TASK STATEMENT: Only the lines from the one with "Identify the document" to the end of the data below should be given again, exactly as written.

"""

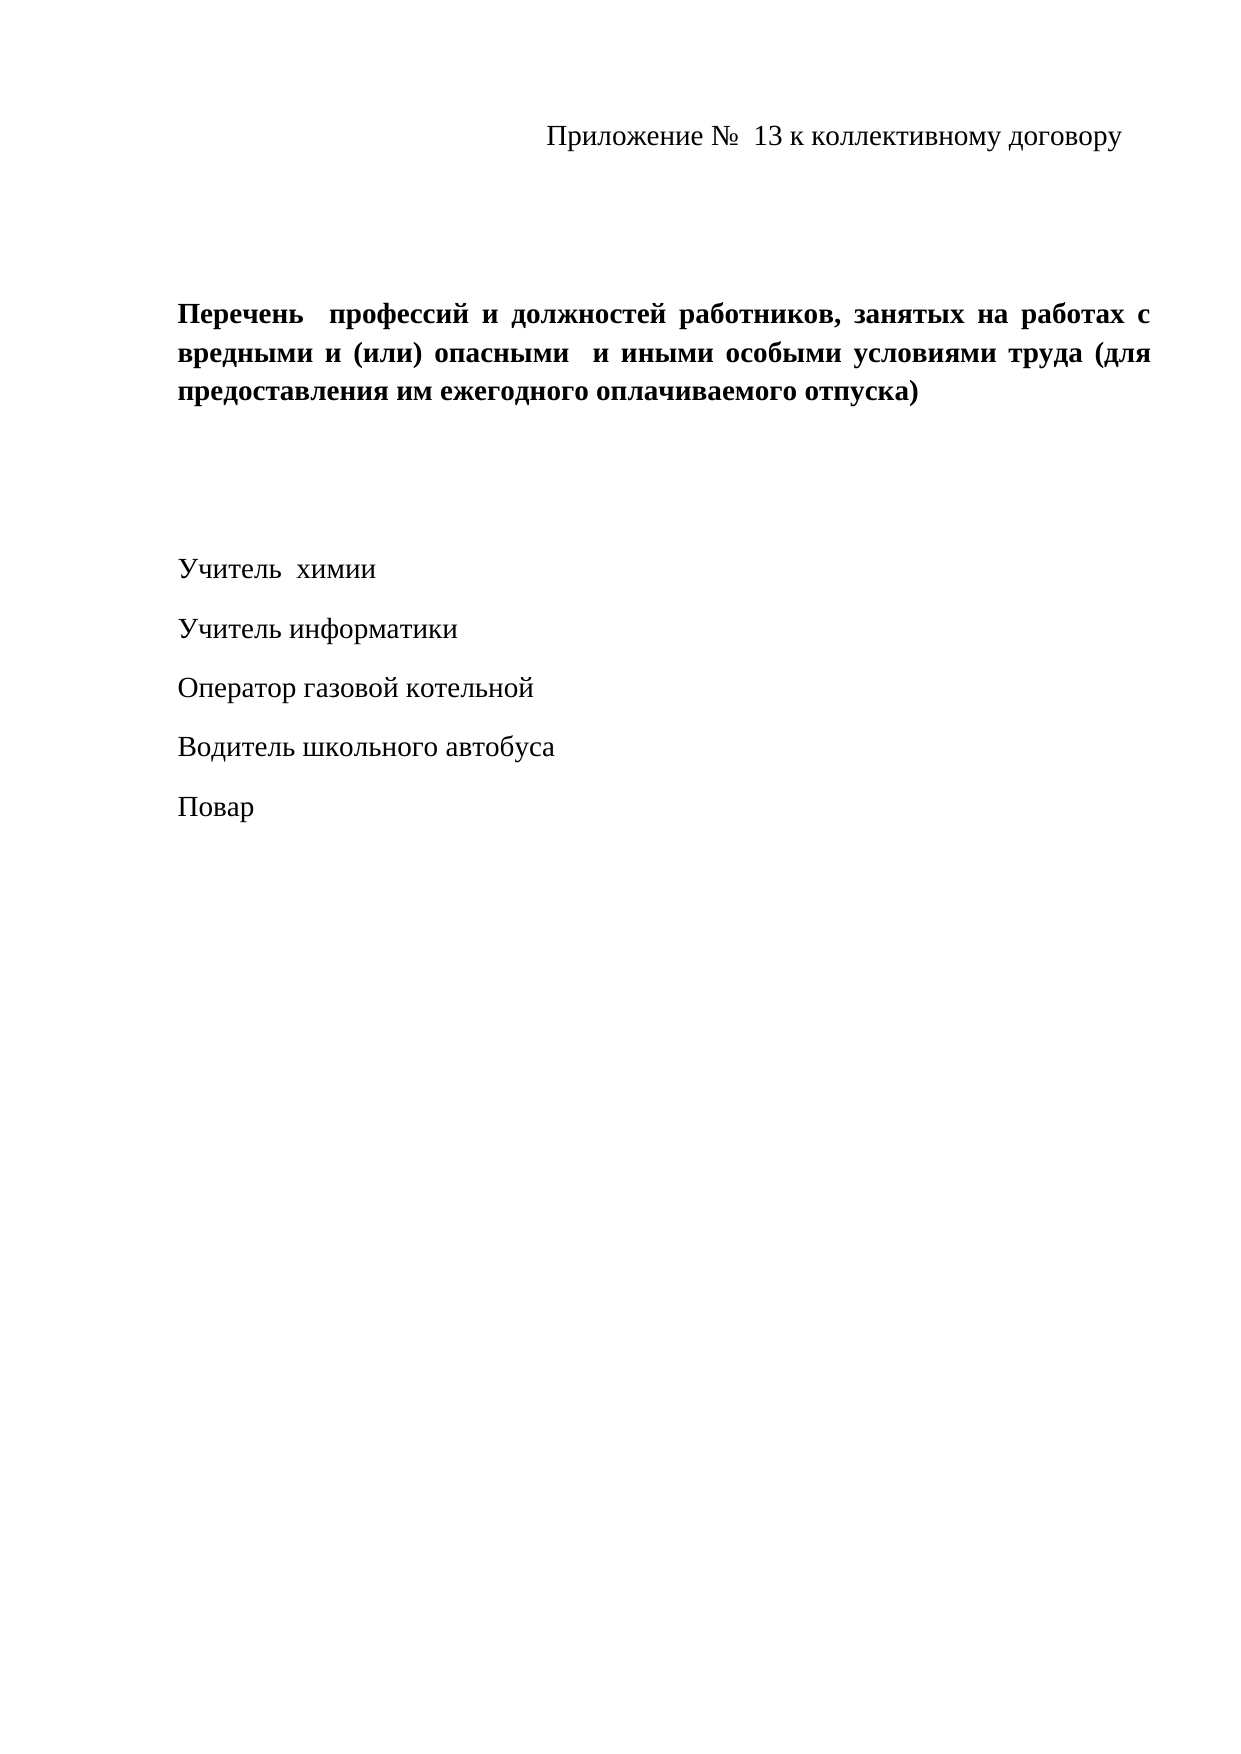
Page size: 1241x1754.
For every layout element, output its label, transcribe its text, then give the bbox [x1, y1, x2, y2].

text Перечень профессий и должностей работников, занятых на работах с вредными и (или) опасными и иными особыми условиями труда (для предоставления им ежегодного оплачиваемого отпуска) [177, 296, 1152, 407]
text Повар [177, 789, 1152, 822]
text Оператор газовой котельной [177, 670, 1152, 704]
text Водитель школьного автобуса [177, 729, 1152, 763]
text Приложение № 13 к коллективному договору [177, 118, 1152, 152]
text Учитель химии [177, 551, 1152, 585]
text Учитель информатики [177, 611, 1152, 644]
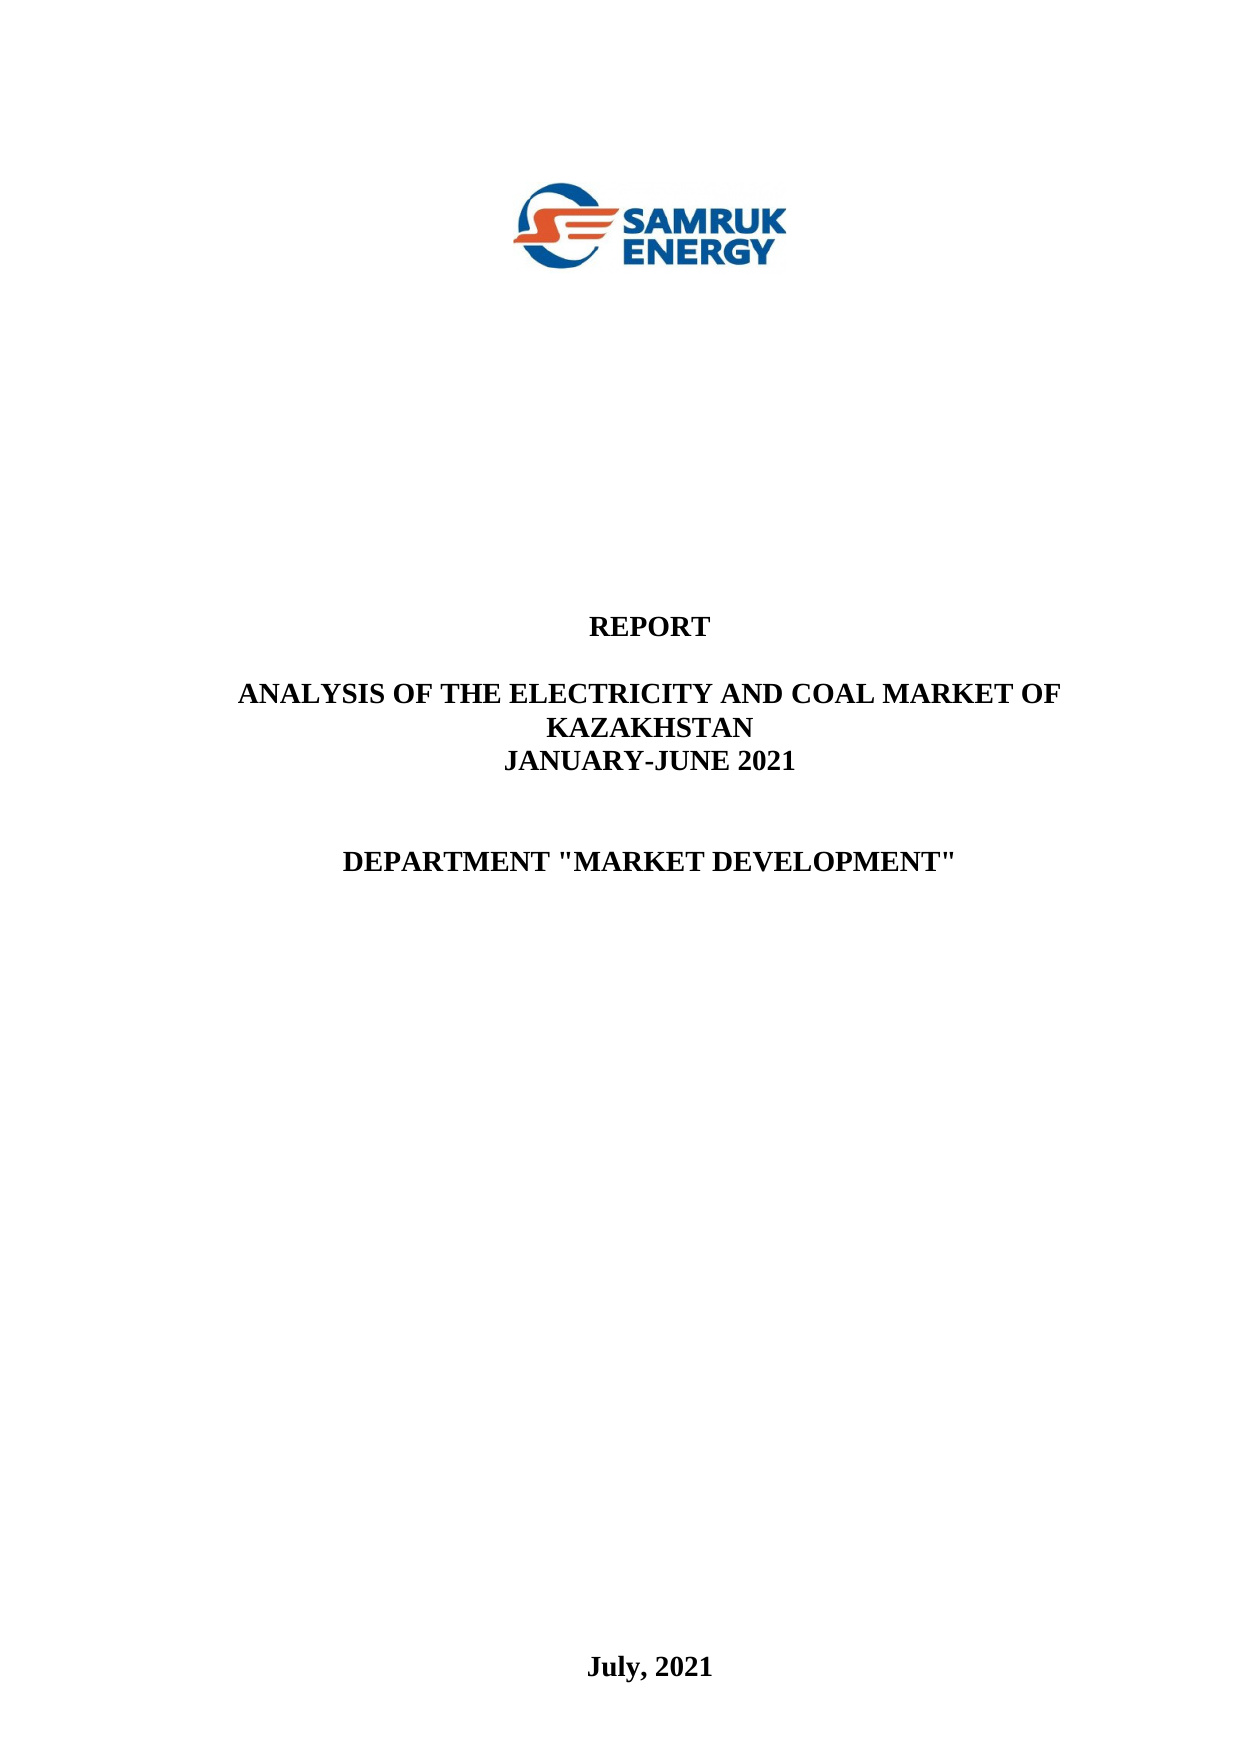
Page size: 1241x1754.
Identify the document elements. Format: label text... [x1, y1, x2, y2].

text DEPARTMENT "MARKET DEVELOPMENT" [133, 844, 1167, 877]
text REPORT [133, 609, 1167, 643]
text JANUARY-JUNE 2021 [133, 743, 1167, 777]
picture [513, 182, 787, 274]
text July, 2021 [133, 1649, 1167, 1682]
text ANALYSIS OF THE ELECTRICITY AND COAL MARKET OF KAZAKHSTAN [133, 676, 1167, 743]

"""

EXERCISE RESULT:
Identify the document elements. Format: label text... [x1, y1, x2, y2].

text DEPARTMENT "MARKET DEVELOPMENT" [133, 844, 1167, 877]
text REPORT [133, 609, 1167, 643]
text JANUARY-JUNE 2021 [133, 743, 1167, 777]
picture [513, 182, 787, 274]
text July, 2021 [133, 1649, 1167, 1682]
text ANALYSIS OF THE ELECTRICITY AND COAL MARKET OF KAZAKHSTAN [133, 676, 1167, 743]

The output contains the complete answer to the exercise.